In other words, Mike Pence will not use the word “deplorable” under any circumstances to describe anyone. Including David Duke.
That may please the former KKK leader. Duke told BuzzFeed on Monday that he appreciated Pence’s decision to “reject this absolute controlled media.” On Tuesday, Duke added it was a “real positive thing for all of us” that Pence didn’t denounce him.
Still, Pence reiterated that he and Trump don’t want the white supremacists, like those in the alt-right, to back them.
And he lavished praise on one of the alt-right’s most loathed Republicans: Speaker Paul Ryan. Alt-right figures hate Ryan for supporting free-trade deals and more open immigration policies. And conservative figures like Ann Coulter and Laura Ingraham criticize him for the same reasons. Steve Bannon, Trump’s new campaign chief executive, even essentially endorsed Ryan’s far-right primary challenger, Paul Nehlen.

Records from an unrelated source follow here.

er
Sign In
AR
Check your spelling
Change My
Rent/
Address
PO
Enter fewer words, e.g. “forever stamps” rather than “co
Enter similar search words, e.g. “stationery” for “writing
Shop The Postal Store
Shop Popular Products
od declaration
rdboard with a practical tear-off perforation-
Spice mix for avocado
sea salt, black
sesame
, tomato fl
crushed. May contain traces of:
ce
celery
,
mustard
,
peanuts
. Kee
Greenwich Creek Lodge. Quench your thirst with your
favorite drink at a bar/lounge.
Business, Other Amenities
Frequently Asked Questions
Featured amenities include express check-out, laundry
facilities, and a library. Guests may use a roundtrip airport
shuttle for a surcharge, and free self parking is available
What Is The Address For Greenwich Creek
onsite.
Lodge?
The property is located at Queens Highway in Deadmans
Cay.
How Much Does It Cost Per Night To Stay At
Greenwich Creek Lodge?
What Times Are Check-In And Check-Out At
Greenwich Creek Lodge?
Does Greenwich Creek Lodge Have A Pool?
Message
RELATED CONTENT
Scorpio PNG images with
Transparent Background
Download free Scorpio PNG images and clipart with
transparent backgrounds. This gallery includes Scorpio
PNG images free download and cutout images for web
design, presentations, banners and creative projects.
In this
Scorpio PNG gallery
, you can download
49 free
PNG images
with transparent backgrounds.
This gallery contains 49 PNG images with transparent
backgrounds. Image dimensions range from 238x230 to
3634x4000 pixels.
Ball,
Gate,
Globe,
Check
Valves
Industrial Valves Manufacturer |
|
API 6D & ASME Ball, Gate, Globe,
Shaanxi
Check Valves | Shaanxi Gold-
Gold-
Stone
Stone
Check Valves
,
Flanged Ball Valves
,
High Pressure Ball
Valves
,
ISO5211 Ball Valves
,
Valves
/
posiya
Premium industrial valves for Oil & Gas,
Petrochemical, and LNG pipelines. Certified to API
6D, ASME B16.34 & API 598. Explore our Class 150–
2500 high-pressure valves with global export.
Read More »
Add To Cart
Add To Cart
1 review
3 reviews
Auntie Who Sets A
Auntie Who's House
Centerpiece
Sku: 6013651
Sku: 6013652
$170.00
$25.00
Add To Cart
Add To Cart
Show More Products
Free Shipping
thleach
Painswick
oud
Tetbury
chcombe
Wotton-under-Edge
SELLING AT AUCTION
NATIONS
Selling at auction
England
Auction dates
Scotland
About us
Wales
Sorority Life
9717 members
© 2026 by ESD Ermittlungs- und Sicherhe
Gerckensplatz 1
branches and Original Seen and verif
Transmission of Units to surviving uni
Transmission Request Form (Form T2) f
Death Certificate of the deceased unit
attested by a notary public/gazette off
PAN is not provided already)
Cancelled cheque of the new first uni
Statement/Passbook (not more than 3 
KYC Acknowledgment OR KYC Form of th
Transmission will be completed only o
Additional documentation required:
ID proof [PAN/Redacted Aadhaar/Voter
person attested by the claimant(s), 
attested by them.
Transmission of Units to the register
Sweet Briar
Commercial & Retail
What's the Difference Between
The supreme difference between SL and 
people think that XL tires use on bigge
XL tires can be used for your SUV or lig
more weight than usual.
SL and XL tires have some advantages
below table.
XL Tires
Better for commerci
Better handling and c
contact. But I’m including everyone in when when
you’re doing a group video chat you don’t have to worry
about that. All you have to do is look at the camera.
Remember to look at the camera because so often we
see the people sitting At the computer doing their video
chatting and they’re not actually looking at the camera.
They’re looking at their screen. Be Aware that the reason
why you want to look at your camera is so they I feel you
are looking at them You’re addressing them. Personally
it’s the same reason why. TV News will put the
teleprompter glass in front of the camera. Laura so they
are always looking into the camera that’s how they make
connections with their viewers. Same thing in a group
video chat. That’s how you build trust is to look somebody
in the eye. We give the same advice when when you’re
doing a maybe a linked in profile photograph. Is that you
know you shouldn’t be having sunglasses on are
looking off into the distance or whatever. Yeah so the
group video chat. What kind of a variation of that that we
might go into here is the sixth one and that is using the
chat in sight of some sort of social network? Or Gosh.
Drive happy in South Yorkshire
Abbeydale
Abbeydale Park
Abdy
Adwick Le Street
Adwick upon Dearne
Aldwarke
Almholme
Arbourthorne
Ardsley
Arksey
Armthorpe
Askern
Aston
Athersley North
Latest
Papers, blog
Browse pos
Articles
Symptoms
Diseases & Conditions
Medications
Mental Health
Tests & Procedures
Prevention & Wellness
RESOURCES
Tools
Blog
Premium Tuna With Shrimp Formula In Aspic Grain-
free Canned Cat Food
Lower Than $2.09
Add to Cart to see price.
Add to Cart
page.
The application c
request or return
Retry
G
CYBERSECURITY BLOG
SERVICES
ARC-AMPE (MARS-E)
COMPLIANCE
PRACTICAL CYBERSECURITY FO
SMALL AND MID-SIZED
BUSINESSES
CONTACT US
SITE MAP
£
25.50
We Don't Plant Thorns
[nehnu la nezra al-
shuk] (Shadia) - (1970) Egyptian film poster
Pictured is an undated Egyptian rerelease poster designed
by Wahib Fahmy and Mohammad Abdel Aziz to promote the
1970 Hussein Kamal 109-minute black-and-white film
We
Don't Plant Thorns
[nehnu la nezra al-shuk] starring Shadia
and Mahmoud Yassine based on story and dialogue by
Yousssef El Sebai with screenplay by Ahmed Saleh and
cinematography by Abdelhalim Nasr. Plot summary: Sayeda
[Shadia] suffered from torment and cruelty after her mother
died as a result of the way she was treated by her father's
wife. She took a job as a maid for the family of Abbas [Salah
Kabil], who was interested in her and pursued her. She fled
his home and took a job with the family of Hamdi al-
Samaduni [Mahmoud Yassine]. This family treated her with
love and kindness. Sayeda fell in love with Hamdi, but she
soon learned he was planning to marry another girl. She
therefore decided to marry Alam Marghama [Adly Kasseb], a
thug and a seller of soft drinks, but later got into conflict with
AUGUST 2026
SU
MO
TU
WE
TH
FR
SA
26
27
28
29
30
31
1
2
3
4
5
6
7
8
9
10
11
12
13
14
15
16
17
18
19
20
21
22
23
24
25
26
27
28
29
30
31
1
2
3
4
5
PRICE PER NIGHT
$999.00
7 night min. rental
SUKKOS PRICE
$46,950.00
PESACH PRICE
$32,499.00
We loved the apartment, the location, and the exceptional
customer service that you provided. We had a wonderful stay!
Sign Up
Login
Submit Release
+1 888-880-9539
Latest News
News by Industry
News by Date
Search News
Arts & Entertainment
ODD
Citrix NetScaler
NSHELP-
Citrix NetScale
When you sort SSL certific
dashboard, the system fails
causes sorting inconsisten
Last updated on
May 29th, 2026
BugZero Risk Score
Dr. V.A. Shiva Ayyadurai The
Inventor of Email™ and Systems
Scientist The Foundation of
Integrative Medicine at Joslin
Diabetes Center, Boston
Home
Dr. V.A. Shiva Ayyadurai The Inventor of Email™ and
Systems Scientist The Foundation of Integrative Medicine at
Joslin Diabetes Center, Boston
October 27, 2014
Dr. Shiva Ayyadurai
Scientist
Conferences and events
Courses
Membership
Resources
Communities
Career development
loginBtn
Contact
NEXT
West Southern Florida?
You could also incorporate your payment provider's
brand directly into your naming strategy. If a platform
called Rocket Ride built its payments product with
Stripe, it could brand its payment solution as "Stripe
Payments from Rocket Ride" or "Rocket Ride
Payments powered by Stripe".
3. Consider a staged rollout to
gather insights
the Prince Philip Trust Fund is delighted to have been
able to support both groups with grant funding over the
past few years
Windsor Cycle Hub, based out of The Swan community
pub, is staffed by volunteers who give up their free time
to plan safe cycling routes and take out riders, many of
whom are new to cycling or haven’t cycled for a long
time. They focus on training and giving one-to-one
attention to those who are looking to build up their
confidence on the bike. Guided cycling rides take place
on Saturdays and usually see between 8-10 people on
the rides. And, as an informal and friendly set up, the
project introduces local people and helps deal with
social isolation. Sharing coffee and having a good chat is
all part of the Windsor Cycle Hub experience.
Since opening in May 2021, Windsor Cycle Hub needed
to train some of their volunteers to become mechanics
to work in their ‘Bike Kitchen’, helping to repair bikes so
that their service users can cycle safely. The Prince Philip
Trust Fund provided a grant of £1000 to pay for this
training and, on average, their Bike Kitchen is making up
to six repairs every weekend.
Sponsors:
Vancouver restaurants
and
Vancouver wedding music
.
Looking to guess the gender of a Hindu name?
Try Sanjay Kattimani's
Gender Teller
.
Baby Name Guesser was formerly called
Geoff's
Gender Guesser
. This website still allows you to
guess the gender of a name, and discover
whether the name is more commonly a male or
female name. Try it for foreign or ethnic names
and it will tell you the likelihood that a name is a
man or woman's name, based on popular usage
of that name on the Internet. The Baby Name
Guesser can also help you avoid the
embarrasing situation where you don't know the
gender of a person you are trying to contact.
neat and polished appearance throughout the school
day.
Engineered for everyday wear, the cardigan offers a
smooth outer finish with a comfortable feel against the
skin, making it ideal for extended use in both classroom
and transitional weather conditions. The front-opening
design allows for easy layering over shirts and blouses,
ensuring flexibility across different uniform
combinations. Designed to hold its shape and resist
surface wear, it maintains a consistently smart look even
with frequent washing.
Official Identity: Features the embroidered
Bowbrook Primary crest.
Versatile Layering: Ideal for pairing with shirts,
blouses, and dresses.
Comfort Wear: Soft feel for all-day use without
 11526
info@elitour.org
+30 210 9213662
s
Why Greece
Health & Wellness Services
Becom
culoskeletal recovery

Pence––who has praised free-trade agreements, including the Trans-Pacific Partnership, which Ingraham and Bannon loathe–said he feels differently. When a reporter asked him if Ryan’s willingness to criticize Trump hindered their efforts to court moderate Republicans, Pence was entirely positive about the Speaker.
“My and Donald Trump’s respect and appreciation of Speaker Paul Ryan is boundless,” Pence said.
To review: David Duke is bad and Paul Ryan is good.